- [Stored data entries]
= = = = =
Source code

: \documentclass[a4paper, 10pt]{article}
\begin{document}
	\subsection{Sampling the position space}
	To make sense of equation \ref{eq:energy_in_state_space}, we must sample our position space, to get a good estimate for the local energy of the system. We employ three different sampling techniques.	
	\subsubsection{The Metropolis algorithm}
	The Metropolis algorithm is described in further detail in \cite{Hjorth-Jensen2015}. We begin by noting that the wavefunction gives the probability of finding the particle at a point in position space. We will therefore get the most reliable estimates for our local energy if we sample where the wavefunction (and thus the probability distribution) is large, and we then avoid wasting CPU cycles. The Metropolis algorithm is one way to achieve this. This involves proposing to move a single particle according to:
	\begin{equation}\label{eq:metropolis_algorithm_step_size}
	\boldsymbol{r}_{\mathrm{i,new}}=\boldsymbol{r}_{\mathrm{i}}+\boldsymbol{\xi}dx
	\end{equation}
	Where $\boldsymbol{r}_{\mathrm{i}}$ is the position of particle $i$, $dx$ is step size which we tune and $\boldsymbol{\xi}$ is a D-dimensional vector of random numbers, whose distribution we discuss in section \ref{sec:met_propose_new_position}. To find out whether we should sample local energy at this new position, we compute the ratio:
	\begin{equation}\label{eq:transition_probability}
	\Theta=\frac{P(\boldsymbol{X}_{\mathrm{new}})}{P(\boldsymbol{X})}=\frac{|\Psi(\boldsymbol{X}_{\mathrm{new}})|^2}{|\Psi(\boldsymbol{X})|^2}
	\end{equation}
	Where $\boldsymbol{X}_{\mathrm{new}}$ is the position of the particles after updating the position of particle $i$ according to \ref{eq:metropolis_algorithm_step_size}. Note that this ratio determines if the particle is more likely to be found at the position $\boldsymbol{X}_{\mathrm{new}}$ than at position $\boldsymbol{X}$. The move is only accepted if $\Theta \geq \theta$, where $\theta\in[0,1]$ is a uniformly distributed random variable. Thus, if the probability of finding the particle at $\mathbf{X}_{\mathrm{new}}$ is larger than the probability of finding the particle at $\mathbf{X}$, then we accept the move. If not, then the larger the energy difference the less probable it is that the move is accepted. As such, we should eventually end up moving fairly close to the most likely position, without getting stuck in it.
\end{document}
= = = = =
Collect every line with the string "equation" from the records, and copy each.

	To make sense of equation \ref{eq:energy_in_state_space}, we must sample our position space, to get a good estimate for the local energy of the system. We employ three different sampling techniques.	
	\begin{equation}\label{eq:metropolis_algorithm_step_size}
	\end{equation}
	\begin{equation}\label{eq:transition_probability}
	\end{equation}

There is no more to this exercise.